Start of INPUT

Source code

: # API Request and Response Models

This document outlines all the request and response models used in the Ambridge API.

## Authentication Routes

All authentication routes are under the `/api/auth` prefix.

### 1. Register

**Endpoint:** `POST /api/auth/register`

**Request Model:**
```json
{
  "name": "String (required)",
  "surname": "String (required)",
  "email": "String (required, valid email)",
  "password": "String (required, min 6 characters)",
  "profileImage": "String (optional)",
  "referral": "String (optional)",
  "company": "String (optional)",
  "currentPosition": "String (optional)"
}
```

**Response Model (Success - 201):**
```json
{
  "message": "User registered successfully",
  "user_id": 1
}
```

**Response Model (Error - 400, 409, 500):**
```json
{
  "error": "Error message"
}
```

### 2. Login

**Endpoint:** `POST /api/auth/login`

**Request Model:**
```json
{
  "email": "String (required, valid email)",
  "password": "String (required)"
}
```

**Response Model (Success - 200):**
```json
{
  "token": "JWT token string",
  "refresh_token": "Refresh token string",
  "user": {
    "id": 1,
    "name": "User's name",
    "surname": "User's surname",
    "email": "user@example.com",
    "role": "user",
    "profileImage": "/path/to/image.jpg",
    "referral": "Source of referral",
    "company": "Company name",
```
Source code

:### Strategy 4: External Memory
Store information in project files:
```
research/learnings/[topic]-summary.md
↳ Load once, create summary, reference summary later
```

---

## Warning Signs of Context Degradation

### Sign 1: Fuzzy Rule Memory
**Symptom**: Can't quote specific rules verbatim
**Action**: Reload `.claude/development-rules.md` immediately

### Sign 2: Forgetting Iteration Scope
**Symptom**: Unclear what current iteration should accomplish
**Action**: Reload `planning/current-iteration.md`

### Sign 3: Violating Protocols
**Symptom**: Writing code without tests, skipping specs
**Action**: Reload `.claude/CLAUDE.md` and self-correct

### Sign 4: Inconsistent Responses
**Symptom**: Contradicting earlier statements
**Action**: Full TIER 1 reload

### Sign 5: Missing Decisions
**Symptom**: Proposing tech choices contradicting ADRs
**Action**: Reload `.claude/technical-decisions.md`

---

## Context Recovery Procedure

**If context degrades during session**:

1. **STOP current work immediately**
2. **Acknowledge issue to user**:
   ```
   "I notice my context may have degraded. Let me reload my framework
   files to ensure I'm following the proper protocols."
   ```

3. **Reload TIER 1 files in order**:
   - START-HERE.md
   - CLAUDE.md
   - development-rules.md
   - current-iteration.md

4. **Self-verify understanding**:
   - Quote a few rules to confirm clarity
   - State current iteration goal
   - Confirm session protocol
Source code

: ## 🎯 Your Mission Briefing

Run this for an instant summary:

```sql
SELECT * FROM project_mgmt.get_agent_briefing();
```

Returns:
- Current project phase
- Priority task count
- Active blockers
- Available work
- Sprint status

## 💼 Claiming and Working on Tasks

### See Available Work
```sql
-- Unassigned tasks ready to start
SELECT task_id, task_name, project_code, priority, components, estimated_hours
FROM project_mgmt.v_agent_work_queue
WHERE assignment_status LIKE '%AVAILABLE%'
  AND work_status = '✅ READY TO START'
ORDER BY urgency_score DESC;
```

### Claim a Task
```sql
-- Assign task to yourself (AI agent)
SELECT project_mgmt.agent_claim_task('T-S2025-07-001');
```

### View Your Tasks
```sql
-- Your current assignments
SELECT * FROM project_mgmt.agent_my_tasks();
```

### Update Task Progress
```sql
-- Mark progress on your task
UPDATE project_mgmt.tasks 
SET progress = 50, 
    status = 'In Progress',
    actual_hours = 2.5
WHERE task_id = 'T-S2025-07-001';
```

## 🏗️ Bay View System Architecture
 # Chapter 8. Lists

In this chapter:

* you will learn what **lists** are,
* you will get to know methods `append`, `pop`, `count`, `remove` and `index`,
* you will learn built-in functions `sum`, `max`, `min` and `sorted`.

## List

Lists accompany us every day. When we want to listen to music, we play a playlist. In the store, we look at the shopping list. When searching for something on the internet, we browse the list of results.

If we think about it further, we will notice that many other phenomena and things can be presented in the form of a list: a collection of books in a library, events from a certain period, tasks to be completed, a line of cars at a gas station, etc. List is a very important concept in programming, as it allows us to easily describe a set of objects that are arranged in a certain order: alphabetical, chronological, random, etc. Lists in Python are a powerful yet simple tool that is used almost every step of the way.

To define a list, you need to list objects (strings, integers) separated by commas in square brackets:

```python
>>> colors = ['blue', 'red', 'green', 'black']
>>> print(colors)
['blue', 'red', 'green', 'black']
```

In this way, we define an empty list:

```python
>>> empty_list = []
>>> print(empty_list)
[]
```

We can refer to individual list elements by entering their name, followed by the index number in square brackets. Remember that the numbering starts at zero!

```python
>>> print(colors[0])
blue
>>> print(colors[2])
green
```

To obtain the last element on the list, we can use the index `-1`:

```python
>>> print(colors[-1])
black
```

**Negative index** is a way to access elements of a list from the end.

End of INPUT

• EXERCISE PROMPT
Could you write out all the data exactly as it is given?

• FINAL ANSWER
Source code

: # API Request and Response Models

This document outlines all the request and response models used in the Ambridge API.

## Authentication Routes

All authentication routes are under the `/api/auth` prefix.

### 1. Register

**Endpoint:** `POST /api/auth/register`

**Request Model:**
```json
{
  "name": "String (required)",
  "surname": "String (required)",
  "email": "String (required, valid email)",
  "password": "String (required, min 6 characters)",
  "profileImage": "String (optional)",
  "referral": "String (optional)",
  "company": "String (optional)",
  "currentPosition": "String (optional)"
}
```

**Response Model (Success - 201):**
```json
{
  "message": "User registered successfully",
  "user_id": 1
}
```

**Response Model (Error - 400, 409, 500):**
```json
{
  "error": "Error message"
}
```

### 2. Login

**Endpoint:** `POST /api/auth/login`

**Request Model:**
```json
{
  "email": "String (required, valid email)",
  "password": "String (required)"
}
```

**Response Model (Success - 200):**
```json
{
  "token": "JWT token string",
  "refresh_token": "Refresh token string",
  "user": {
    "id": 1,
    "name": "User's name",
    "surname": "User's surname",
    "email": "user@example.com",
    "role": "user",
    "profileImage": "/path/to/image.jpg",
    "referral": "Source of referral",
    "company": "Company name",
```
Source code

:### Strategy 4: External Memory
Store information in project files:
```
research/learnings/[topic]-summary.md
↳ Load once, create summary, reference summary later
```

---

## Warning Signs of Context Degradation

### Sign 1: Fuzzy Rule Memory
**Symptom**: Can't quote specific rules verbatim
**Action**: Reload `.claude/development-rules.md` immediately

### Sign 2: Forgetting Iteration Scope
**Symptom**: Unclear what current iteration should accomplish
**Action**: Reload `planning/current-iteration.md`

### Sign 3: Violating Protocols
**Symptom**: Writing code without tests, skipping specs
**Action**: Reload `.claude/CLAUDE.md` and self-correct

### Sign 4: Inconsistent Responses
**Symptom**: Contradicting earlier statements
**Action**: Full TIER 1 reload

### Sign 5: Missing Decisions
**Symptom**: Proposing tech choices contradicting ADRs
**Action**: Reload `.claude/technical-decisions.md`

---

## Context Recovery Procedure

**If context degrades during session**:

1. **STOP current work immediately**
2. **Acknowledge issue to user**:
   ```
   "I notice my context may have degraded. Let me reload my framework
   files to ensure I'm following the proper protocols."
   ```

3. **Reload TIER 1 files in order**:
   - START-HERE.md
   - CLAUDE.md
   - development-rules.md
   - current-iteration.md

4. **Self-verify understanding**:
   - Quote a few rules to confirm clarity
   - State current iteration goal
   - Confirm session protocol
Source code

: ## 🎯 Your Mission Briefing

Run this for an instant summary:

```sql
SELECT * FROM project_mgmt.get_agent_briefing();
```

Returns:
- Current project phase
- Priority task count
- Active blockers
- Available work
- Sprint status

## 💼 Claiming and Working on Tasks

### See Available Work
```sql
-- Unassigned tasks ready to start
SELECT task_id, task_name, project_code, priority, components, estimated_hours
FROM project_mgmt.v_agent_work_queue
WHERE assignment_status LIKE '%AVAILABLE%'
  AND work_status = '✅ READY TO START'
ORDER BY urgency_score DESC;
```

### Claim a Task
```sql
-- Assign task to yourself (AI agent)
SELECT project_mgmt.agent_claim_task('T-S2025-07-001');
```

### View Your Tasks
```sql
-- Your current assignments
SELECT * FROM project_mgmt.agent_my_tasks();
```

### Update Task Progress
```sql
-- Mark progress on your task
UPDATE project_mgmt.tasks 
SET progress = 50, 
    status = 'In Progress',
    actual_hours = 2.5
WHERE task_id = 'T-S2025-07-001';
```

## 🏗️ Bay View System Architecture
 # Chapter 8. Lists

In this chapter:

* you will learn what **lists** are,
* you will get to know methods `append`, `pop`, `count`, `remove` and `index`,
* you will learn built-in functions `sum`, `max`, `min` and `sorted`.

## List

Lists accompany us every day. When we want to listen to music, we play a playlist. In the store, we look at the shopping list. When searching for something on the internet, we browse the list of results.

If we think about it further, we will notice that many other phenomena and things can be presented in the form of a list: a collection of books in a library, events from a certain period, tasks to be completed, a line of cars at a gas station, etc. List is a very important concept in programming, as it allows us to easily describe a set of objects that are arranged in a certain order: alphabetical, chronological, random, etc. Lists in Python are a powerful yet simple tool that is used almost every step of the way.

To define a list, you need to list objects (strings, integers) separated by commas in square brackets:

```python
>>> colors = ['blue', 'red', 'green', 'black']
>>> print(colors)
['blue', 'red', 'green', 'black']
```

In this way, we define an empty list:

```python
>>> empty_list = []
>>> print(empty_list)
[]
```

We can refer to individual list elements by entering their name, followed by the index number in square brackets. Remember that the numbering starts at zero!

```python
>>> print(colors[0])
blue
>>> print(colors[2])
green
```

To obtain the last element on the list, we can use the index `-1`:

```python
>>> print(colors[-1])
black
```

**Negative index** is a way to access elements of a list from the end.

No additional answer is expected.